Leaving the pictures aside, return all of the data below exactly.

• • • •

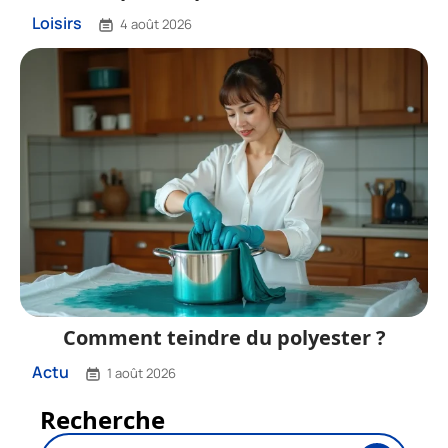
Loisirs
4 août 2026
Comment teindre du polyester ?
Actu
1 août 2026
Recherche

• • • •

Solution for this exercise
Loisirs
4 août 2026
Comment teindre du polyester ?
Actu
1 août 2026
Recherche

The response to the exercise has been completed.